估计生成式人工智能的幻觉率
Estimating the Hallucination Rate of Generative AI
June 11, 2024
作者: Andrew Jesson, Nicolas Beltran-Velez, Quentin Chu, Sweta Karlekar, Jannik Kossen, Yarin Gal, John P. Cunningham, David Blei
cs.AI
摘要
本文讨论了使用生成式人工智能估计上下文学习(ICL)中的幻觉率。在ICL中,通过给定数据集,条件生成模型(CGM)被要求基于该数据集进行预测。ICL的贝叶斯解释假设CGM正在计算关于潜在参数和数据的未知贝叶斯模型的后验预测分布。从这个角度来看,我们将幻觉定义为在真实潜在参数下概率较低的生成预测。我们开发了一种新方法,该方法接受一个ICL问题,即一个CGM、一个数据集和一个预测问题,并估计CGM生成幻觉的概率。我们的方法只需要从模型生成查询和响应,并评估其响应的对数概率。我们通过使用大型语言模型在合成回归和自然语言ICL任务上对我们的方法进行了实证评估。
English
This work is about estimating the hallucination rate for in-context learning
(ICL) with Generative AI. In ICL, a conditional generative model (CGM) is
prompted with a dataset and asked to make a prediction based on that dataset.

_任务说明_
请续写上文这篇关于生成式人工智能幻觉率估计的论文页面,从其最后一句之后接着写。 以下条目是另行提供的独立材料。

(已保存的数据条目)

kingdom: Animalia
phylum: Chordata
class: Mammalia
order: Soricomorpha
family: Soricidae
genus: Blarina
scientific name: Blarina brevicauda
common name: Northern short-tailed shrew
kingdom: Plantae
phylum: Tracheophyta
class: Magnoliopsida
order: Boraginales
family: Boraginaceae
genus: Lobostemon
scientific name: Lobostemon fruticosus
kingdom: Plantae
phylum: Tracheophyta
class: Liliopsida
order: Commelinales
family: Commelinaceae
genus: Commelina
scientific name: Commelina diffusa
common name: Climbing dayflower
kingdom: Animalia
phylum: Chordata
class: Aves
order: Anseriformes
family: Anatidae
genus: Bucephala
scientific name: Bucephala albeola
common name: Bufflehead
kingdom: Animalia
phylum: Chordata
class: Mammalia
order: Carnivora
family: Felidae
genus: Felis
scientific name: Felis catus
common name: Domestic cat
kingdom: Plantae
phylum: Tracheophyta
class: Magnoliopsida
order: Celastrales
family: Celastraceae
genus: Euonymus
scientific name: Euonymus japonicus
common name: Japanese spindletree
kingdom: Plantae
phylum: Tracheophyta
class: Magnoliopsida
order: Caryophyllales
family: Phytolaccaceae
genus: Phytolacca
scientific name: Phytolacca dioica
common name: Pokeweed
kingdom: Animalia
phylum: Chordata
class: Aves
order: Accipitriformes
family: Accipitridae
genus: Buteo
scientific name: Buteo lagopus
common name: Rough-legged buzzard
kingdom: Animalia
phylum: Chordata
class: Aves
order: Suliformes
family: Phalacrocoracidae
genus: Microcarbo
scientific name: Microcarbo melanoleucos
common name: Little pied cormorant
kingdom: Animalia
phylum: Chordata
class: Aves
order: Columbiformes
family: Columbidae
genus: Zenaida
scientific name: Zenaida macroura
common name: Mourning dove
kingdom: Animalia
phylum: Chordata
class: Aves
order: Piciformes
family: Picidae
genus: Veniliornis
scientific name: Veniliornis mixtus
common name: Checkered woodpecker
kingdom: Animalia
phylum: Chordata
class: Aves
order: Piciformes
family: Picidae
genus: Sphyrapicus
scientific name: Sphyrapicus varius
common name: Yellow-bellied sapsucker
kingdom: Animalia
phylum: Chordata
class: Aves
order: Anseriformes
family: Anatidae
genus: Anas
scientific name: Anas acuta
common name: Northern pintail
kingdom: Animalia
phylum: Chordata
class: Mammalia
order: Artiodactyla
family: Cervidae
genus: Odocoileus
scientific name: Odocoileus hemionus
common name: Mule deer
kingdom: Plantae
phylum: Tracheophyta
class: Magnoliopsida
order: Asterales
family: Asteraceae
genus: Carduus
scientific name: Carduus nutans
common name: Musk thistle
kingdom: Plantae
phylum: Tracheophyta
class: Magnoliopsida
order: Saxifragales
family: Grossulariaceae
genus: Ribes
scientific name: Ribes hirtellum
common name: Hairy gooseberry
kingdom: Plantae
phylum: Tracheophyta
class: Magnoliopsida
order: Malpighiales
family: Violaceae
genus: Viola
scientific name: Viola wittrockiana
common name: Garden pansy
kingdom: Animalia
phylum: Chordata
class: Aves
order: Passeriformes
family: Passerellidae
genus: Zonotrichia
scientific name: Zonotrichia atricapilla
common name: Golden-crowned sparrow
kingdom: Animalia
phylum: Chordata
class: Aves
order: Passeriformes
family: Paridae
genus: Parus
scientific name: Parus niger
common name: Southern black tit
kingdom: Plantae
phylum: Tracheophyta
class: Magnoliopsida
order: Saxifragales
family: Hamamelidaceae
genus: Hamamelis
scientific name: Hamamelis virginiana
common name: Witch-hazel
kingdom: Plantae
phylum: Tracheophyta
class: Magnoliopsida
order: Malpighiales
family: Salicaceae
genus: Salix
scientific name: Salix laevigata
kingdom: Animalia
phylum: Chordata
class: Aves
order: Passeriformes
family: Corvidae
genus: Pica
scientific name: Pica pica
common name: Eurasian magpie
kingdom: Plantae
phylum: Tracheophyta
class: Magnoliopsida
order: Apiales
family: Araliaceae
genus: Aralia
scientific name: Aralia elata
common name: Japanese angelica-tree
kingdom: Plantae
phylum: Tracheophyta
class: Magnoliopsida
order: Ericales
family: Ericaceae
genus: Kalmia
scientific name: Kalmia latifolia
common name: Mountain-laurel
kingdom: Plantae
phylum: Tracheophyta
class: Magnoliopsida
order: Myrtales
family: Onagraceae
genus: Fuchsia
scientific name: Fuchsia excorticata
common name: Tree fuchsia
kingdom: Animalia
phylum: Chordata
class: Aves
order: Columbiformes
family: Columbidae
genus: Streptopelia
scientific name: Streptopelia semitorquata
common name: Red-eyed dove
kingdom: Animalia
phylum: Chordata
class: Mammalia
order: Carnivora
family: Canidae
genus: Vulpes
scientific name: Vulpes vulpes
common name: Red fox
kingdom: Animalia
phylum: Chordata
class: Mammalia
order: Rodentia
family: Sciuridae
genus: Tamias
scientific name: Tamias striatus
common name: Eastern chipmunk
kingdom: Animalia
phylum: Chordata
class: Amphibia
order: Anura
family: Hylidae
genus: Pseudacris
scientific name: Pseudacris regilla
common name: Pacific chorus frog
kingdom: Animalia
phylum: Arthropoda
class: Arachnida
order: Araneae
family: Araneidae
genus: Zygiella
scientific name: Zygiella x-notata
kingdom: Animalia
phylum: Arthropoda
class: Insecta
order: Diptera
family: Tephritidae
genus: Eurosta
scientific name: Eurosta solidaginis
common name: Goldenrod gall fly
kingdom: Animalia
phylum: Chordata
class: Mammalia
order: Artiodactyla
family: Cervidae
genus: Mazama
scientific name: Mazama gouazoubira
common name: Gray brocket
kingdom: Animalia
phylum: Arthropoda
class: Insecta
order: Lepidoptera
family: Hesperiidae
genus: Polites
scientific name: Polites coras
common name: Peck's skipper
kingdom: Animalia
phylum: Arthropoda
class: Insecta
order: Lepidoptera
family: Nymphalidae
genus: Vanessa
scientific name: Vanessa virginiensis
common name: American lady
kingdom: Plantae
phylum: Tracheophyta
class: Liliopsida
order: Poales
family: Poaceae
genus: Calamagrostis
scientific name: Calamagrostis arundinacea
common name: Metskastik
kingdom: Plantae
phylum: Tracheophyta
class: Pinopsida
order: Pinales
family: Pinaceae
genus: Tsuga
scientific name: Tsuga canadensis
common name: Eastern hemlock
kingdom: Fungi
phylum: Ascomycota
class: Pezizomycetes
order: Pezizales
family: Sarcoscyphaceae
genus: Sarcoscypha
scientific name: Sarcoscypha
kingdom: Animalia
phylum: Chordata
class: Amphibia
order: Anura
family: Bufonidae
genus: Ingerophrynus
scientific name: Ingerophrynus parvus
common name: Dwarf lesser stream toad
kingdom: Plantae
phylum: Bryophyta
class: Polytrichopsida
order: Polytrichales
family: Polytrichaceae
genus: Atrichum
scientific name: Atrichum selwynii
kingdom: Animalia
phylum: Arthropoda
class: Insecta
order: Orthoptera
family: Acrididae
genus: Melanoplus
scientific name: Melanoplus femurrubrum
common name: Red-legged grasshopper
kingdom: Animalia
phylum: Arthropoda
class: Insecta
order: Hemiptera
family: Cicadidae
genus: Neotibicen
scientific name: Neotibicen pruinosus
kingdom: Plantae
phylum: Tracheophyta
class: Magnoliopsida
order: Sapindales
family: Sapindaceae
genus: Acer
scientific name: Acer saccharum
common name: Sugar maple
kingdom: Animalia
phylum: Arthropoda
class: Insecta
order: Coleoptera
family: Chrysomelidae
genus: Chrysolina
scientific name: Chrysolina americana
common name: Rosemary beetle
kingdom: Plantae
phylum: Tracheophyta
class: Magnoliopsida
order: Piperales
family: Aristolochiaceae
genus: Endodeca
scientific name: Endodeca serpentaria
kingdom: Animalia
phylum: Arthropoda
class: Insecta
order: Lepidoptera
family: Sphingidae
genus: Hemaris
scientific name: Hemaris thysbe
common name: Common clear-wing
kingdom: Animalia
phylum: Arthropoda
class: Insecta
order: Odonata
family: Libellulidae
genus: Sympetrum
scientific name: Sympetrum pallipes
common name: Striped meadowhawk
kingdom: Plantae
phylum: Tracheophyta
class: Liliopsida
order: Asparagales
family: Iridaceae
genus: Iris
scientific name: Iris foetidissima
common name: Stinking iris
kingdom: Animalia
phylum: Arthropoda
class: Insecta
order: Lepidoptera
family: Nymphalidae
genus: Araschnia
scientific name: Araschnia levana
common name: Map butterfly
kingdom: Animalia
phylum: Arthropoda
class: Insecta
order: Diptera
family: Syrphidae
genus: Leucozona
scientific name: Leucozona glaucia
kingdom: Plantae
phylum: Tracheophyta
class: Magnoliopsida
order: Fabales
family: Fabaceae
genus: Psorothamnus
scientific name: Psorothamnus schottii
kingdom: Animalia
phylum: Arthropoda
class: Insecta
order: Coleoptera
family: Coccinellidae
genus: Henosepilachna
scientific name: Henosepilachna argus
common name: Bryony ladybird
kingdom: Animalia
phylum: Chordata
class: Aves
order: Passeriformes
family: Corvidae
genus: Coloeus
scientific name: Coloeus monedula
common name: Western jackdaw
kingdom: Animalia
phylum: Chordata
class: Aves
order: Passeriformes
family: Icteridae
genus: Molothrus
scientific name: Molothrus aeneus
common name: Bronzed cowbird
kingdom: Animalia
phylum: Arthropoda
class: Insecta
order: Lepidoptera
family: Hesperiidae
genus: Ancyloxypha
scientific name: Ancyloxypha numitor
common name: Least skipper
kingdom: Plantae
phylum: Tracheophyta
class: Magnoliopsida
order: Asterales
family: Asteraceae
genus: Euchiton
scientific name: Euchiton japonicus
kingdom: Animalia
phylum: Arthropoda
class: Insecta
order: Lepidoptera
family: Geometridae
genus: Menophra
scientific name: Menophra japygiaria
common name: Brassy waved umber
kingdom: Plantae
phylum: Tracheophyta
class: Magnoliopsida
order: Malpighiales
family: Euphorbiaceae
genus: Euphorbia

_预期输出_
The Bayesian interpretation of ICL assumes that the CGM is calculating a
posterior predictive distribution over an unknown Bayesian model of a latent
parameter and data. With this perspective, we define a hallucination
as a generated prediction that has low-probability under the true latent
parameter. We develop a new method that takes an ICL problem -- that is, a CGM,
a dataset, and a prediction question -- and estimates the probability that a
CGM will generate a hallucination. Our method only requires generating queries
and responses from the model and evaluating its response log probability. We
empirically evaluate our method on synthetic regression and natural language
ICL tasks using large language models.